Despite his predictions, the exact impact on Antigua and Barbuda, Camacho explained, will depend on this summer’s weather patterns. 

“It’s looking like it’s going to be a tough summer but currently the good thing is, the brunt of the sargassum is actually to the south,” he told yesterday’s Observer AM show.

“I always feel a little bad when I have to say this but the southern Caribbean islands is going to have a beating right now … unless current shifts and starts pushing things north then we should be relatively okay but, again, because these stuff are driven by weather patterns and not by anything like they move or swim in a particular direction, it’s very much subject to change and that’s always been one of the hardest parts.

“But based on what we are seeing this month in comparison to other months … it looks like we are going to have something comparable to last year,” Camacho explained.

Several Caribbean countries including Antigua and Barbuda have been dealing with the sargassum problem, which poses both economic and ecological challenges, for more than a decade.

In 2018 Antigua and Barbuda recorded its worst year to date resulting in several hotels being forced to close due to piles of the stinking seaweed amassing on beaches.
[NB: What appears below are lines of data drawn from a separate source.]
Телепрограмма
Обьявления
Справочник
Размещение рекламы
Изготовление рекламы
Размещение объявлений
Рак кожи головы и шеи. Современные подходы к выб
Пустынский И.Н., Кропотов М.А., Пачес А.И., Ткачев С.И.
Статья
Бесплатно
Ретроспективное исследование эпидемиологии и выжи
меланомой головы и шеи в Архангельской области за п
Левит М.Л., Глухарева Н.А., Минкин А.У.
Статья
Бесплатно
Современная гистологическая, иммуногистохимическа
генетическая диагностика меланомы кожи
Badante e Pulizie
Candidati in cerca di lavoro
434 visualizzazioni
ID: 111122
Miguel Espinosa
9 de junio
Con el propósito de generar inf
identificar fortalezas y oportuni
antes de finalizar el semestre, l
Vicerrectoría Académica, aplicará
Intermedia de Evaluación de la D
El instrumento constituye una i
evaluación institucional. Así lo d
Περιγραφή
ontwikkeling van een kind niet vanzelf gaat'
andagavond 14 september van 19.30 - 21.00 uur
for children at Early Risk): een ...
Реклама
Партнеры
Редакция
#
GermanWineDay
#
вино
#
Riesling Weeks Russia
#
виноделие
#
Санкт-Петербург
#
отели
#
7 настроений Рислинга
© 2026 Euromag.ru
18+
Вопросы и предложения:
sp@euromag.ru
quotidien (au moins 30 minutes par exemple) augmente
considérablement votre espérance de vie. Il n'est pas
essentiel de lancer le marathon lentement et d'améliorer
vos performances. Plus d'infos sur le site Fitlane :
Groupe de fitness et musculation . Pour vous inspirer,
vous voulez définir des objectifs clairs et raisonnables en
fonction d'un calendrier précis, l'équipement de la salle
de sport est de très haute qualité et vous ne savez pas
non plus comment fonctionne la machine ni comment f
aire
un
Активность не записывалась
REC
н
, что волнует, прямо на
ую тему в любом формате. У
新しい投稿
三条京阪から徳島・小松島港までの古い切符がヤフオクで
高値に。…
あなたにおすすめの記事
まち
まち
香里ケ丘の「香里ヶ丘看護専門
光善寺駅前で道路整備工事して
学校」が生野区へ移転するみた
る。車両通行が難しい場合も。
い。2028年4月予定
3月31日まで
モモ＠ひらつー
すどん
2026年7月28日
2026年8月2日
Conditions have however improved in the last couple of years, with a significant decrease in 2021.

Camacho said concerns are currently heightened due to the potential impact on marine life, as large blankets of the algae not only trap sea creatures but can also affect turtles’ nests.

“We are also starting to get into turtle nesting season. Sargassum quantities on the beach can have severe effects on turtles, not only trapping them but there’s been some pictures in past years where turtles get caught.

“It can affect the ratio of males to females within the nest because it changes the internal sand temperature on the beach and the sex ratio of the turtle eggs,” Camacho explained.

“Also, if you have a large amount of sargassum coming over shallow water and it’s not getting enough flow or ocean current, it actually sucks oxygen out of the water and that can cause fish kills.

“So, I remember, I think a year or two ago up in Fitches Creek, people were reporting that there were dead eels and even last year, up in St James, I had to go up and do a report where we were seeing a lot of the creatures that lived within the sand columns were dying,” he said.

Such deaths in Antigua and Barbuda, Camacho said, however, are still fewer than the numbers seen in other Caribbean territories.

Camacho also explained that the seaweed does have some positive effects on the marine eco-system.

He said when sargassum is floating on the water it acts as habitat for many species.

“Baby turtles use it to shelter to protect themselves from predators. Some fish like mahi and tuna, they all feed under it because the juvenile fish see it as shelter and you know how the food web goes – and I can tell you when sargassum first started and we were having these big clumps, fishermen at first were having a positive view from them,” Camacho said.

“The problem is that we’ve had so much sargassum now that, over the last couple of years, the fishermen are saying that they cannot even fish properly.

“But from a purely ecological level when it’s on the water, it’s actually a positive net impact – absorbing carbon, providing safety, providing shelter and some species would even lay their eggs on it. It’s very positive,” he added.

Sargassum is a relatively new phenomenon and scientists are still trying to pinpoint its cause but Camacho said a principle theory is that it is due to climate change.

Some countries have come up with creative ways to remove the seaweed banks that wash ashore.

Last year, the Gaston Browne-led administration confirmed that harvesting by an unnamed entrepreneur was being done to transport the seaweed to a plant in Finland and turn it “into a useful product”.